= Jocelyn McPhie =

Australian volcanologist

Jocelyn McPhie is a specialist in the application of volcanology to exploration for ore deposits. She is an adjunct professor of volcanology in Earth Sciences and the Centre for Ore Deposit and Exploration Studies (CODES) at the University of Tasmania in Hobart, Australia.
Her research expertise is in reconstructing the history of volcanoes based on field data, improving understanding of submarine volcanoes, and examining the relationship between volcanic and hydrothermal processes. Her work on links between volcanism and mineral deposits redefined how the minerals industry explores for volcanic-hosted ore deposits.

== Education ==
McPhie completed a Bachelor of Arts with Honours at Macquarie University in Sydney, Australia in 1977, and PhD at University of New England in Armidale, Australia in 1985. The topic of her PhD thesis was 'Late Paleozoic volcanic sequences in the New England Orogen'.

== Career ==
In 1985, Jocelyn McPhie was awarded a Fulbright Fellowship to research voluminous crystal-rich intra-caldera ignimbrite based at the Hawaii Institute of Geophysics of the University of Texas. In 1987, she returned to Australia, where she was awarded a Queen Elizabeth II Fellowship for research activities at the Bureau of Mineral Resources, Geology and Geophysics (now Geoscience Australia) in Canberra. She was awarded an Alexander von Humboldt Fellowship, which she took up in 1992 at Christian-Albrechts-Universität, in Kiel, Germany.
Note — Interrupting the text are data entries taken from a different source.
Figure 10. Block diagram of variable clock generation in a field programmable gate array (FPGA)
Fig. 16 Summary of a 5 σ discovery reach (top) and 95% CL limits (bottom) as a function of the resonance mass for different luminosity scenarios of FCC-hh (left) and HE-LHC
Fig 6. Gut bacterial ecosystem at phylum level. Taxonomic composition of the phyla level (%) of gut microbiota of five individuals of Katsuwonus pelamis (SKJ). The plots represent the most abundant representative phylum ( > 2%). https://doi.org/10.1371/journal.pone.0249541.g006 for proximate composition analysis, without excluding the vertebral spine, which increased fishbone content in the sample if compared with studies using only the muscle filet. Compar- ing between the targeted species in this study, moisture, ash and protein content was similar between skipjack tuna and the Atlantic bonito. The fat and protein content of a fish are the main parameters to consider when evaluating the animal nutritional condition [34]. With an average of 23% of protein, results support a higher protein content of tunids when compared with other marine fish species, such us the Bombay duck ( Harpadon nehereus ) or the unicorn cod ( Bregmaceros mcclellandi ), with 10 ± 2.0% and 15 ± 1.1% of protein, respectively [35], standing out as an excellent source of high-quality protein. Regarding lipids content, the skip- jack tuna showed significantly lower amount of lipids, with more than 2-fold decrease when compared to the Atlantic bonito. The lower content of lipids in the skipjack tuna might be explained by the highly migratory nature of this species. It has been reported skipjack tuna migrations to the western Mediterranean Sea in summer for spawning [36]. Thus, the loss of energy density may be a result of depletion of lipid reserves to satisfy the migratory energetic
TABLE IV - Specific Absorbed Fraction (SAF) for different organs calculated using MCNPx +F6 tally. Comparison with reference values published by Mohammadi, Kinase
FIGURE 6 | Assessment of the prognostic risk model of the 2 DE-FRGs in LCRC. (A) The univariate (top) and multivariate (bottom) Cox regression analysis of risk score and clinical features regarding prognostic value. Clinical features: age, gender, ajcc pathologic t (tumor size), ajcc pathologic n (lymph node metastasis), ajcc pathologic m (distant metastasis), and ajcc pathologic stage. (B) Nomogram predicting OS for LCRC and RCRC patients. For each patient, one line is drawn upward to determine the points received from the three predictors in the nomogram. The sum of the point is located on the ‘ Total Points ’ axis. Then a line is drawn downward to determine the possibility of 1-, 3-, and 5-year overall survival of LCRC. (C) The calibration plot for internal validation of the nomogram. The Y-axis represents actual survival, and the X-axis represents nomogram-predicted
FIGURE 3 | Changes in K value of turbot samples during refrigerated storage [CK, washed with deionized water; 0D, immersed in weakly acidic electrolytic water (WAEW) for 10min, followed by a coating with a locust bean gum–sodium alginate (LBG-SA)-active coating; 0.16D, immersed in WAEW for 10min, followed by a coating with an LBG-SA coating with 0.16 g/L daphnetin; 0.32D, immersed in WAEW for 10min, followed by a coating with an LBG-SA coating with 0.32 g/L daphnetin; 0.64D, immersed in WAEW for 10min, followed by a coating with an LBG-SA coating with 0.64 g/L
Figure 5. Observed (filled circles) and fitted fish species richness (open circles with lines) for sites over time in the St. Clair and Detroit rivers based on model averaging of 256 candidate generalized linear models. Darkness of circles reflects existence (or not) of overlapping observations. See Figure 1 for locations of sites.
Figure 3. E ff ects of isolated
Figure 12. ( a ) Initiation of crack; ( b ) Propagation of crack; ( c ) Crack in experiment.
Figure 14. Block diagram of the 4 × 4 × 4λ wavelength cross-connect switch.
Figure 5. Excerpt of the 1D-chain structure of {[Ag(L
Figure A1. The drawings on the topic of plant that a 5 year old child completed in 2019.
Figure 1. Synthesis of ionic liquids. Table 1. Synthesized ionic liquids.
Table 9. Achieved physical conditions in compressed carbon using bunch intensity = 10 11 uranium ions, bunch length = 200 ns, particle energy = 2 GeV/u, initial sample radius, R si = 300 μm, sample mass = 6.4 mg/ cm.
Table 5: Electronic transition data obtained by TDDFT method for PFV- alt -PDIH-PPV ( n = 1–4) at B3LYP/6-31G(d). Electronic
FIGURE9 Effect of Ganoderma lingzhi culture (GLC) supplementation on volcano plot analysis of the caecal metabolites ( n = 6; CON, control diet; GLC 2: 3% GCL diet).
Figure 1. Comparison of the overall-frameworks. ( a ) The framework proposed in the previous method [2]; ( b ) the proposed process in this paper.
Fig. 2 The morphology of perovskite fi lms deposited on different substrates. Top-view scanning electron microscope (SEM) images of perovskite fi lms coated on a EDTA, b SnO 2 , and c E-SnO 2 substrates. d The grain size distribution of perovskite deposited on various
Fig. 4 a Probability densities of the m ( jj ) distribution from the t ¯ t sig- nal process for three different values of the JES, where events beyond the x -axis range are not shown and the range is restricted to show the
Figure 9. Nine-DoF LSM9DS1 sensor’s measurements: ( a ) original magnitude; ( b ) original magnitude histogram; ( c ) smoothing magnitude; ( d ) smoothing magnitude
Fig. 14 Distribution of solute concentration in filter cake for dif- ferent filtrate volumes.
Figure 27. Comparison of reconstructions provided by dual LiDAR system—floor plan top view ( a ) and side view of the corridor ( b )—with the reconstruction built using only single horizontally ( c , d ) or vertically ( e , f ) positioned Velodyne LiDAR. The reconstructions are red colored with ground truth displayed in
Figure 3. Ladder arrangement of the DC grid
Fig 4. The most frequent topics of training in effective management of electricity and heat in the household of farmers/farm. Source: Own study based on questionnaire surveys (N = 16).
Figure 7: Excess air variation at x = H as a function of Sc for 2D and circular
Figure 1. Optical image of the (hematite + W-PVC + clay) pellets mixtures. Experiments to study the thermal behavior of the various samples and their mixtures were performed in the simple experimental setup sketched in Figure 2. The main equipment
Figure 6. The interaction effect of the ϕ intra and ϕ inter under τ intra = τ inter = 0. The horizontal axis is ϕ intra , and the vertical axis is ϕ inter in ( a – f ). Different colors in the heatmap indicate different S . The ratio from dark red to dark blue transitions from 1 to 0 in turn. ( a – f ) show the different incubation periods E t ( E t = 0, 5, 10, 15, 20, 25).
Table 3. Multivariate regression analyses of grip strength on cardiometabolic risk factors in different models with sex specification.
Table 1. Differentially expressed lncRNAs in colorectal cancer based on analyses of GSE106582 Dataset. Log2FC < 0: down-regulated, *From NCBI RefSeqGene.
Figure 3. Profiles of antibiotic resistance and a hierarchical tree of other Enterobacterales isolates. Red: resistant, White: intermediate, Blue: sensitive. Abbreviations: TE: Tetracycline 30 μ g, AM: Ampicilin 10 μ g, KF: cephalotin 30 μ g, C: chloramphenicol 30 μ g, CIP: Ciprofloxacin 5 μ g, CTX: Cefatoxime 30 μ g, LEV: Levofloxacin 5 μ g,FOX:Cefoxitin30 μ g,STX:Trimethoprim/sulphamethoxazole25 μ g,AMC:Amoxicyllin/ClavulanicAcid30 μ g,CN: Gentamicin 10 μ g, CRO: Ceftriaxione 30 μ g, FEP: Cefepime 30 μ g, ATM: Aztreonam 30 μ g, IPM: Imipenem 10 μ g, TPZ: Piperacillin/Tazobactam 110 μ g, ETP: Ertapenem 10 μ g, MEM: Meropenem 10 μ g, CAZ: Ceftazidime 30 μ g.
After completing these post-doctoral fellowships, McPhie was appointed as a lecturer in volcanology in 1990 at the Centre for Ore Deposit and Exploration Studies (CODES), University of Tasmania, where she spent the remainder of her career. In 1994, she was promoted to senior lecturer and became the most senior female academic staff member in the Faculty of Science, Engineering and Technology at the university at the time. She was then promoted to associate professor in 2001, and professor in 2005. McPhie was deputy head of Earth Sciences from 2008 to 2012, and head of Earth Sciences from 2012 to 2015 at the University of Tasmania. Throughout her career she has supervised over 25 PhD students, 45 Honours students, and designed and delivered numerous undergraduate courses.

McPhie retired in 2015, but retains an adjunct professor position in the School of Earth Sciences and CODES at the University of Tasmania. She also consults for the mining and mineral exploration industry through her firm McPhie Volcanology.

== Research ==
McPhie's research focuses on fundamental physical volcanology, both land and submarine volcanoes, especially the interaction of submarine volcanos with seawater and marine sediments .
Her applied research studies the way volcanic ore deposits are formed by the interaction of volcanic and hydrothermal circulation processes. She developed a systematic approach to understanding complex volcanic formations that links volcanic processes with the visible textures and structures in volcanic rocks.

Her work on the Olympic Dam deposit in South Australia clarified the role of volcanism in formation of ore deposits, reappraising models for ore genesis and expanding the possibilities for exploration of volcanic ore deposits.

== Publications ==
She has published over 100 papers in peer-reviewed scientific journals.

She is senior author of the book Volcanic Textures. She also authored two chapters in the Encyclopedia of Volcanoes.

== Honours ==
McPhie has received the Twelvetrees Medal of the Geological Society of Australia in 2019
She is an elected Fellow of the Australian Academy of Technology and Engineering, Geological Society of Australia, American Geophysical Union, and International Association for Volcanology and Chemistry of the Earth's Interior.